The name has been changed to incorporate and expand the Venice Fest of last year put on by the Venice Chamber of Commerce. This way, Santa Monica keeps Earth Day LA but will also participate in the Venice festival and be a co-sponsor along with the Venice chamber.
The festival is an attempt to raise consciousness and allow people an opportunity to see an alternative to the way we’ve been living.
“It’s critical,” says Stephen. “The main intent here is to move into a new paradigm, which is when you think green, you think beneficently and altruistically towards the future, and it’s about sustaining a healthy world and a healthy environment for our future generations. And it’s away from exploiting and raping and pillaging and destroying, and taking from the earth rather than seeing ourselves as caretakers and stewards of an eco-system that is common to us all.
“That is where human beings can really meet on a common ground of the earth itself. This is where we can really connect and build bridges across our differences because we all breathe the same air and drink the same water and our lives are sustained by the fragile eco-system.”
Stephen cites Rachel Carson’s book “Silent Spring,” published in 1962, about how a courageous woman took on the chemical industry and raised important questions about humankind’s impact on nature and John Muir’s concern for forming national parks in the late 1800s.
“There’s always been a concern about the fragile nature of our environment and what we are doing to it,” he says.
Most change — especially when it impacts a great number of people — happens gradually.

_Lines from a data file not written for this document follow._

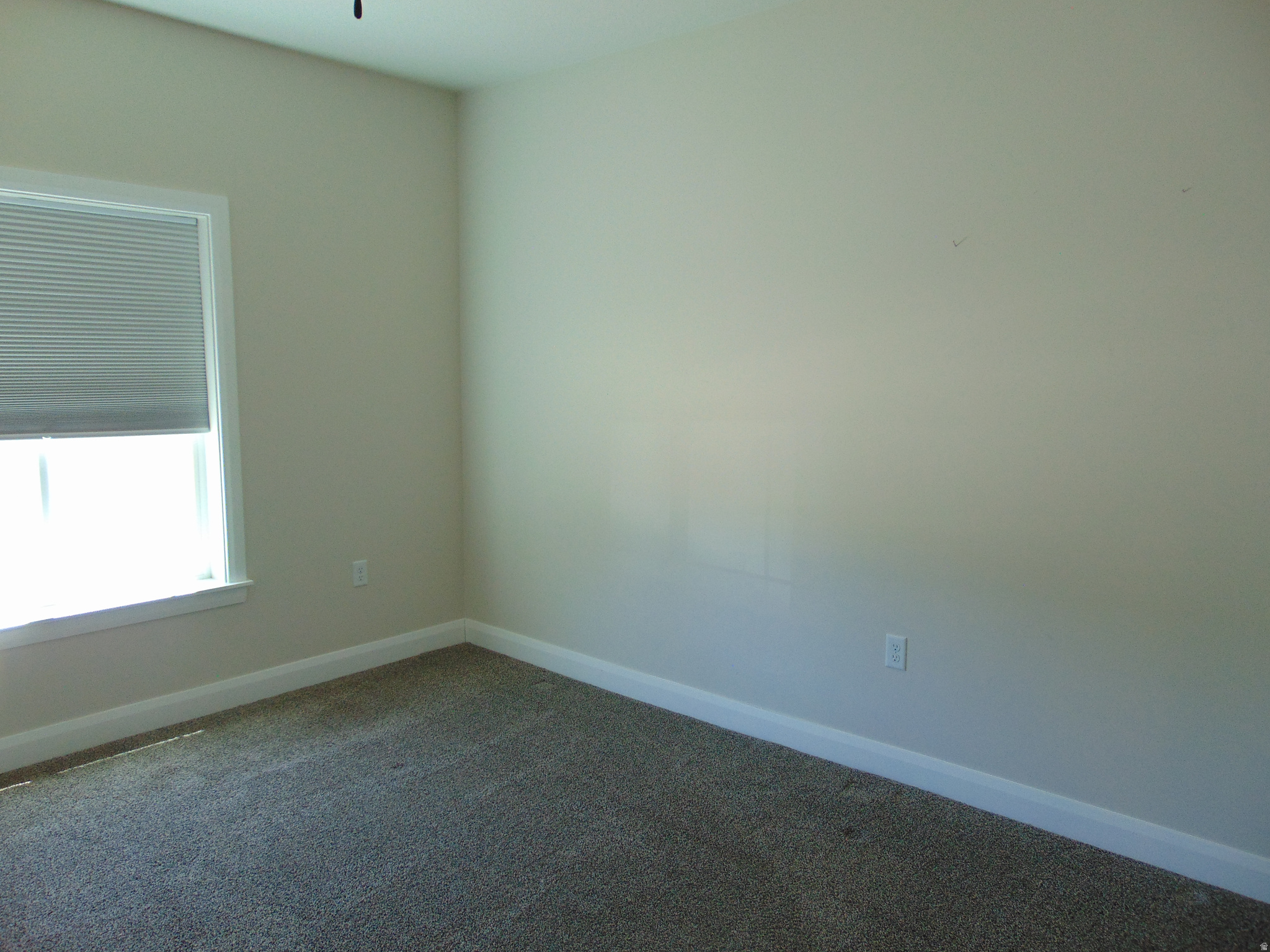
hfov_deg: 69.4
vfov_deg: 54.9
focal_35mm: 25
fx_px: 917
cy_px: 476
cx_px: 635
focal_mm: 4.5
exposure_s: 1/30
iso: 100
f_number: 3
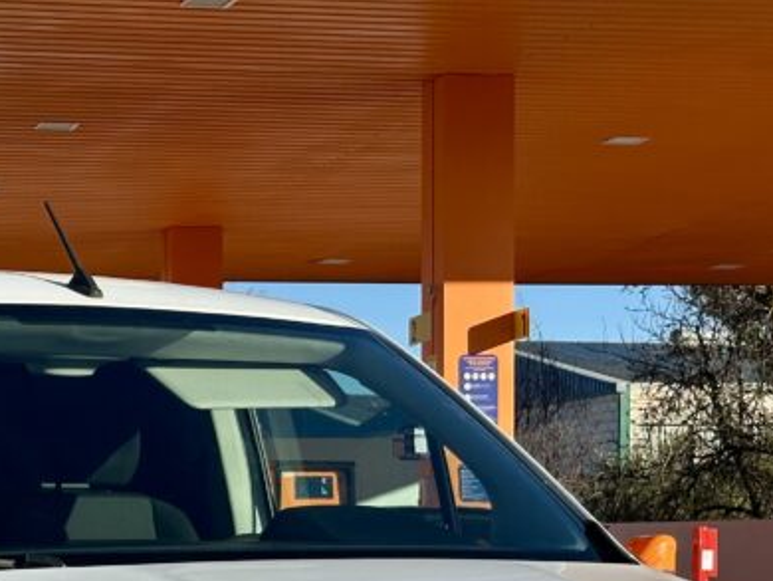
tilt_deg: -3.4
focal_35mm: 126
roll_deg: +0.8
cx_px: 149
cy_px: 759
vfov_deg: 11.5
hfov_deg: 15.5
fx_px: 2815
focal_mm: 6.86
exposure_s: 1/3155
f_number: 1.78
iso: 64
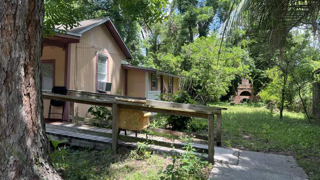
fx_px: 246
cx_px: 162
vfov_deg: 40.2
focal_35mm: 29
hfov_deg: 66.0
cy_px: 83
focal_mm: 5.7
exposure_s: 1/692
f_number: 1.5
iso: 50
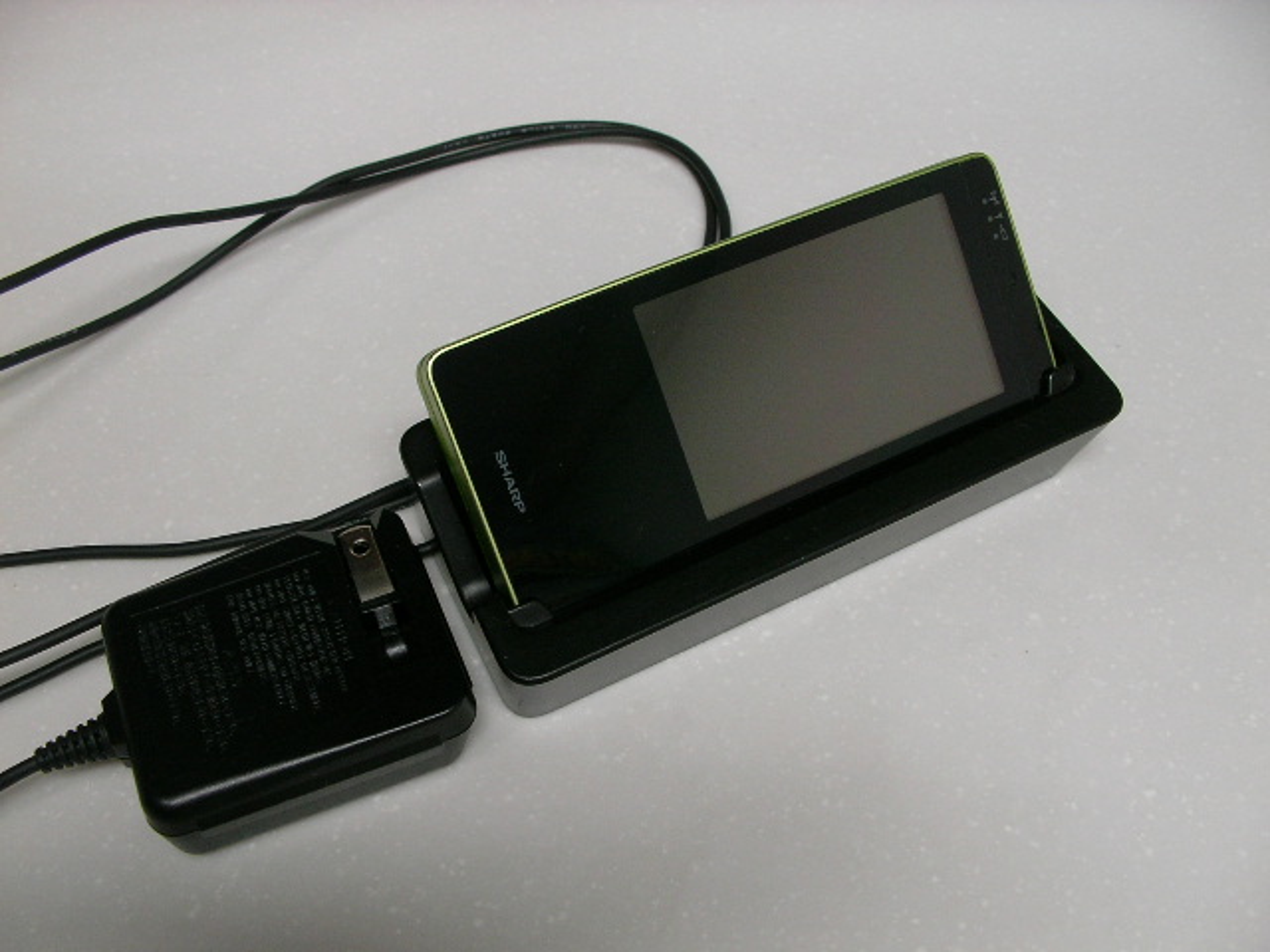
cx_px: 635
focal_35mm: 38
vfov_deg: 37.7
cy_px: 476
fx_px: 1394
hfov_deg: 49.0
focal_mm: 5.8
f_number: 3.5
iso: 100
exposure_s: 1/21.7
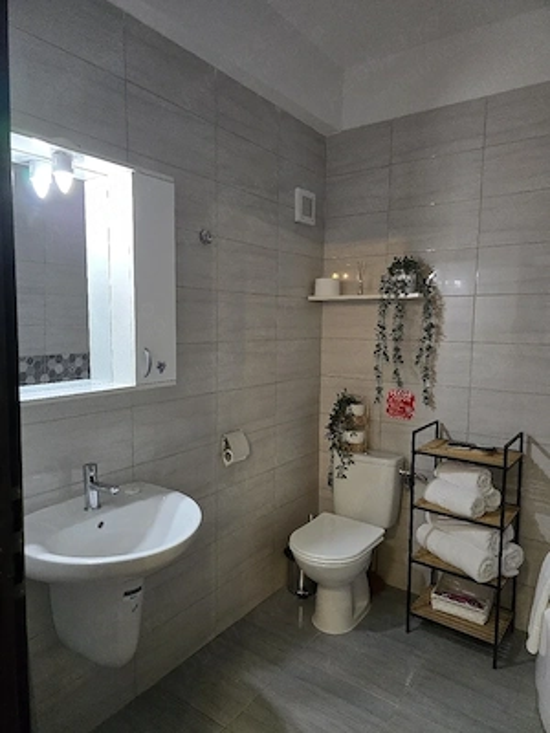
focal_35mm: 23
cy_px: 366
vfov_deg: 73.9
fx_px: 487
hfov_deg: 58.9
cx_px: 275
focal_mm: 6.3
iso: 1250
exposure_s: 1/101
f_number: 1.7
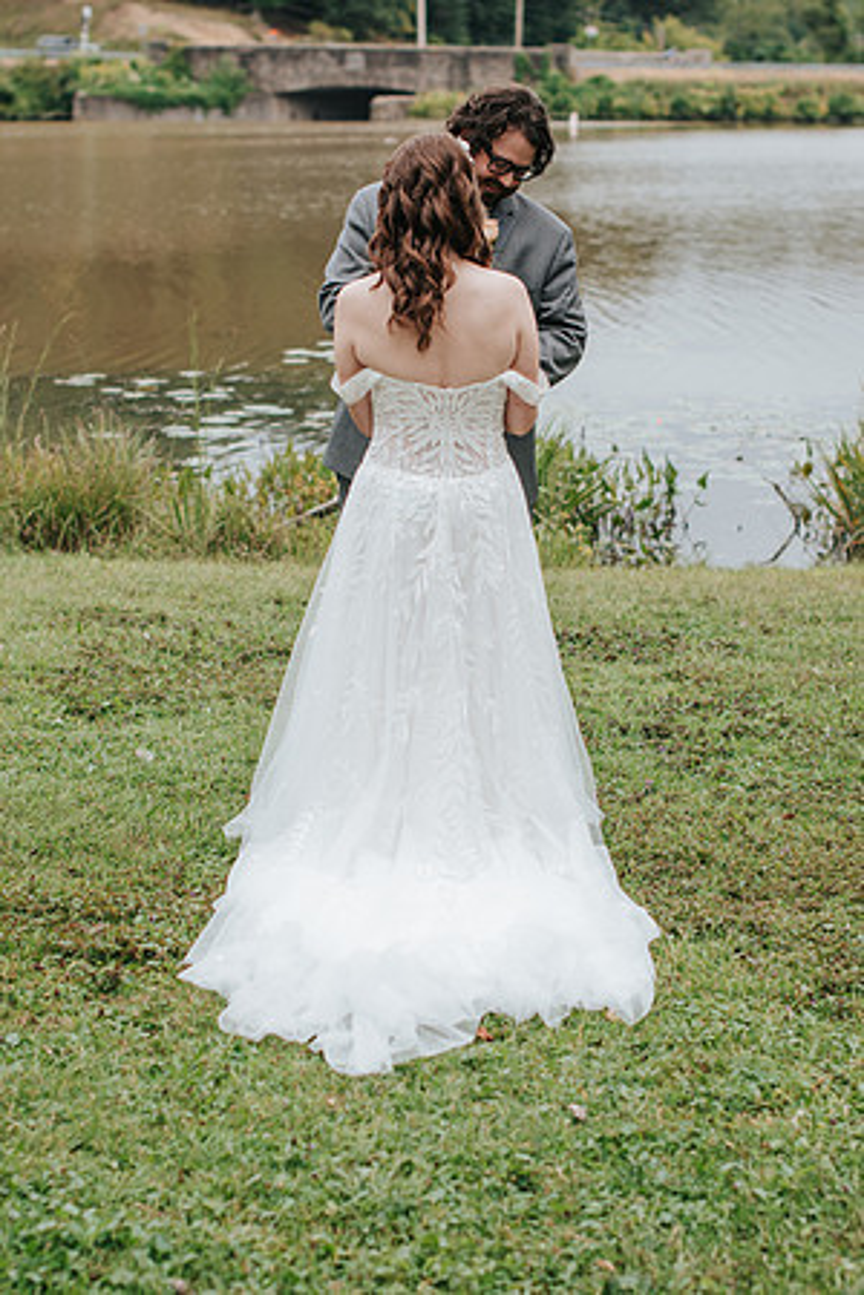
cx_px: 432
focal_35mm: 75
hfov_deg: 18.2
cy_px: 648
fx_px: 2700
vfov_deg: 27.0
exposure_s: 1/1250
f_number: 2.8
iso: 200
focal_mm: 50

“What has always changed history has been a collective consciousness coalescing into a critical mass then creating that change out of the critical mass,” says Stephen.
He cites examples of women earning the right to vote, civil rights legislation, the end of apartheid in South Africa and the falling of the Berlin Wall. We could also add the acceptance of interracial marriage and interethnic marriage. The question is not if same-sex marriage will become universally acceptable, but when.
The environmental movement is still happening too.
“It’s really a new movement when you consider the long history and the advanced start that the Industrial Revolution had,” says Stephen. The Industrial Revolution was a period of rapid industrial growth causing a radical shift in focus from agriculture to industry during the late 1700s and early 1800s and was a tremendous expansion of our technologies and resources.
Although new developments in technology have been considered, for the most part, progress, we now are now seeing people understand and appreciate new ways to advance our technologies and resources to help our eco-system. The Venice Eco Fest will help educate the public.
“We need to do all we can to preserve and to conserve and take care of the life support system that sustains us all,” says Stephen.
The Venice Eco Fest will feature performers and environmental speakers, green businesses and environmental organizations, a food court with organic and healthy food, as well as an outdoor art gallery and interactive children’s art/play area.